TRECHO FORNECIDO:
════
Marília Murta de Almeida
Há alguns dias celebramos o Dia da Consciência Negra, que é também o Dia de Zumbi dos Palmares. Zumbi é símbolo da resistência negra, o que, em nosso país, pode ser entendido simplesmente como símbolo da resistência. De toda e qualquer resistência, porque a resistência, entre nós, é antes de tudo a resistência negra. Mas também indígena, claro, como bem mostram os movimentos contemporâneos de erguimento da voz indígena.
Sou fruto sertanejo, pela família paterna, e há pouco tempo aprendi que o sertanejo é, além de forte e paciente, herdeiro de ancestralidade indígena. Mas sou fruto também de convivência negra. A pior possível: filha de família de uma elite mineira pelo lado materno, dona de terras, convivi na infância com pretos que viviam nas terras da avó, dos tios, da mãe. Eram os “agregados”. Escravizados?
════
DADOS FORNECIDOS:
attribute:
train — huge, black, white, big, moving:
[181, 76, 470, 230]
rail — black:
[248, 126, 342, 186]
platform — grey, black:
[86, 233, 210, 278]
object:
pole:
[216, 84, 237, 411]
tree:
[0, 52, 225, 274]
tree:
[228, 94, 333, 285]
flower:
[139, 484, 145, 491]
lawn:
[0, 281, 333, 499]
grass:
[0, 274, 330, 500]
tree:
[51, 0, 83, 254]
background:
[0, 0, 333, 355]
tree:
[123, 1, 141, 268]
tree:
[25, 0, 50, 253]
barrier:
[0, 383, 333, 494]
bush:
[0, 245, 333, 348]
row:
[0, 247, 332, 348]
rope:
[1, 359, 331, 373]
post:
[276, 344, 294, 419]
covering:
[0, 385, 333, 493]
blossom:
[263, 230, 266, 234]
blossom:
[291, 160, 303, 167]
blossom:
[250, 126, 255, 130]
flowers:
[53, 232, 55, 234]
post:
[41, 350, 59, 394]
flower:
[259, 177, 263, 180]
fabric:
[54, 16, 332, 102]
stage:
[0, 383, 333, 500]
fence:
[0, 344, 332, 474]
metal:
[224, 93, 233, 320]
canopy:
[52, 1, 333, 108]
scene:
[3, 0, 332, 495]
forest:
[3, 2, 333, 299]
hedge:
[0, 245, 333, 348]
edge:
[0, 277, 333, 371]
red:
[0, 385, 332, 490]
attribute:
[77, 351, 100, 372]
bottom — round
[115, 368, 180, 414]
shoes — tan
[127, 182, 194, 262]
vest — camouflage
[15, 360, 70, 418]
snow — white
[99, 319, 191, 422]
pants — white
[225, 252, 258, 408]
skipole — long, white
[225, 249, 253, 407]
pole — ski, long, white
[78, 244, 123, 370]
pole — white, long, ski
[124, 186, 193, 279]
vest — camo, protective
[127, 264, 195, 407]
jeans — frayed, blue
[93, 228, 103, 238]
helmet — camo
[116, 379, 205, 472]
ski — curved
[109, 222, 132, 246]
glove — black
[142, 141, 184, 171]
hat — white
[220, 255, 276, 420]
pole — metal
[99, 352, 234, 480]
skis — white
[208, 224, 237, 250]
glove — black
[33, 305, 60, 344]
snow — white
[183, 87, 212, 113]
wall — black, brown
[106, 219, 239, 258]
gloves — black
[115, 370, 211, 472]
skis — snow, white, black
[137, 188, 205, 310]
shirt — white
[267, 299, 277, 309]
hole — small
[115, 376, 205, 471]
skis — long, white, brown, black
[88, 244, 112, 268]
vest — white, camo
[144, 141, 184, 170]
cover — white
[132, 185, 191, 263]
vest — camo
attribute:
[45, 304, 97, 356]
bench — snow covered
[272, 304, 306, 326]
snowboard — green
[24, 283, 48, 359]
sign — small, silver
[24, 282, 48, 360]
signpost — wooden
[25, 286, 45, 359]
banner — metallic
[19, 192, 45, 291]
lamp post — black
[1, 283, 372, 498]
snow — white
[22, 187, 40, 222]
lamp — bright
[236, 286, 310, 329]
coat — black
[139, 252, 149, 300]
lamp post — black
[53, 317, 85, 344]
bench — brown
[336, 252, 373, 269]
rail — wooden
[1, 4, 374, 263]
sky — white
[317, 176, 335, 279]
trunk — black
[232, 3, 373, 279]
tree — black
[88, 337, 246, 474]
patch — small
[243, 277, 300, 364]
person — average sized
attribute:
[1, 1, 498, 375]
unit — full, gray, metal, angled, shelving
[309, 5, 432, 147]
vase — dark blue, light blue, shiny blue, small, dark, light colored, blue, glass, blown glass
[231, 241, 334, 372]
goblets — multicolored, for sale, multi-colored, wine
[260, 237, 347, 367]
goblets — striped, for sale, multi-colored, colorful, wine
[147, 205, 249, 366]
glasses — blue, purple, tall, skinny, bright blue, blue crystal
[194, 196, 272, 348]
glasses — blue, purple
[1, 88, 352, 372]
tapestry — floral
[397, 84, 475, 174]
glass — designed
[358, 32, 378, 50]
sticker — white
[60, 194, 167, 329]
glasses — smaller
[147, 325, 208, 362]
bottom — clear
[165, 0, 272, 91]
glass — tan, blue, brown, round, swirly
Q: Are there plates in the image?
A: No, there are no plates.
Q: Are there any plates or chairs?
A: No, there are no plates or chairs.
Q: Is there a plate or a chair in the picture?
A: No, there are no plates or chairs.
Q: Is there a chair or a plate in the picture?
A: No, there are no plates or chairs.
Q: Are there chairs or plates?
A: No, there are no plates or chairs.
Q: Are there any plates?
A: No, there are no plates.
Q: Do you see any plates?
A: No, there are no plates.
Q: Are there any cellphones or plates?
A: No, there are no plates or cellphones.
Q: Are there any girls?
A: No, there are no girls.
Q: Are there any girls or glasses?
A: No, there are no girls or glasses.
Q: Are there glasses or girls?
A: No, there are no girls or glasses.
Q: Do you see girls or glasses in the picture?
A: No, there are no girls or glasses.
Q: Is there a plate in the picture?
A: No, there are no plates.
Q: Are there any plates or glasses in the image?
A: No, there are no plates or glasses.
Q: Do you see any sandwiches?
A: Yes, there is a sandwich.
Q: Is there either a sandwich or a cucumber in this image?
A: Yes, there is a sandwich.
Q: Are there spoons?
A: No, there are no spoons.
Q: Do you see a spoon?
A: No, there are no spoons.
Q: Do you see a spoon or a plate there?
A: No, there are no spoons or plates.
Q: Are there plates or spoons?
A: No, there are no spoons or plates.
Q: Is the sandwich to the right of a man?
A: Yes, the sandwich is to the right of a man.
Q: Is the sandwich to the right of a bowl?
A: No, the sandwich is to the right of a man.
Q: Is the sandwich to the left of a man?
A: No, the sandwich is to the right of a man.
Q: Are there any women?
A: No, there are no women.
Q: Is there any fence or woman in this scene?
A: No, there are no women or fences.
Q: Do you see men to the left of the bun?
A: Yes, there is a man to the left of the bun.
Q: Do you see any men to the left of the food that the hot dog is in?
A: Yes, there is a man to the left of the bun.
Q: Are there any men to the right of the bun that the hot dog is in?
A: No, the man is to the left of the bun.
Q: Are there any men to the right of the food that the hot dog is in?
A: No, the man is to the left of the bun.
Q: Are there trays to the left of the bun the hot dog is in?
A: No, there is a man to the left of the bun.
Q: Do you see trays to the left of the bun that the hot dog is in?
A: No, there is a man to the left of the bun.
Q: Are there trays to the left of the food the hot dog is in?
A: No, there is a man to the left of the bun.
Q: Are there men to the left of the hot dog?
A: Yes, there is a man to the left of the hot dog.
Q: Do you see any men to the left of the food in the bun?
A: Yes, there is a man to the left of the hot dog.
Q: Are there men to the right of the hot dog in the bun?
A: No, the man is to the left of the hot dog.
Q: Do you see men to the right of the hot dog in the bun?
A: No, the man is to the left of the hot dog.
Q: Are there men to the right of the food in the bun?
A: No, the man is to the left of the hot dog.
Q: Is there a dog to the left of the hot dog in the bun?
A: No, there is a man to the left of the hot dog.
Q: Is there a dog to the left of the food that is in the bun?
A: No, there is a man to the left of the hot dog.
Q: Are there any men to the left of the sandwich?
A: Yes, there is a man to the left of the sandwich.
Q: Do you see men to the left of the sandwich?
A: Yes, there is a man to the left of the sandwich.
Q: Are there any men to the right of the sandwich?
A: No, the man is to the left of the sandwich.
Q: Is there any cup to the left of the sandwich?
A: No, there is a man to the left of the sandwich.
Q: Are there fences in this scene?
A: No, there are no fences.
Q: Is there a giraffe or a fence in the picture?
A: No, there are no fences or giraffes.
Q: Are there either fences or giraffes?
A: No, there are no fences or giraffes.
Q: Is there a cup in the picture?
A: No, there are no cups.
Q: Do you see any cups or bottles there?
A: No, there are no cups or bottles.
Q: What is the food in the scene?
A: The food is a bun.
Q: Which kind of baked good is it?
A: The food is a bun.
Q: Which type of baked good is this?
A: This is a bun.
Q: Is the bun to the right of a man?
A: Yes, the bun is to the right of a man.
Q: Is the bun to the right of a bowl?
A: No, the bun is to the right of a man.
════
Reescreva o segmento do trecho fornecido que vai de "Marília Murta de" até "da voz indígena.", trocando "resistência negra" por "luta negra". A listagem não é necessária para realizar as tarefas.

RESOLUÇÃO:
Marília Murta de Almeida
Há alguns dias celebramos o Dia da Consciência Negra, que é também o Dia de Zumbi dos Palmares. Zumbi é símbolo da luta negra, o que, em nosso país, pode ser entendido simplesmente como símbolo da resistência. De toda e qualquer resistência, porque a resistência, entre nós, é antes de tudo a luta negra. Mas também indígena, claro, como bem mostram os movimentos contemporâneos de erguimento da voz indígena.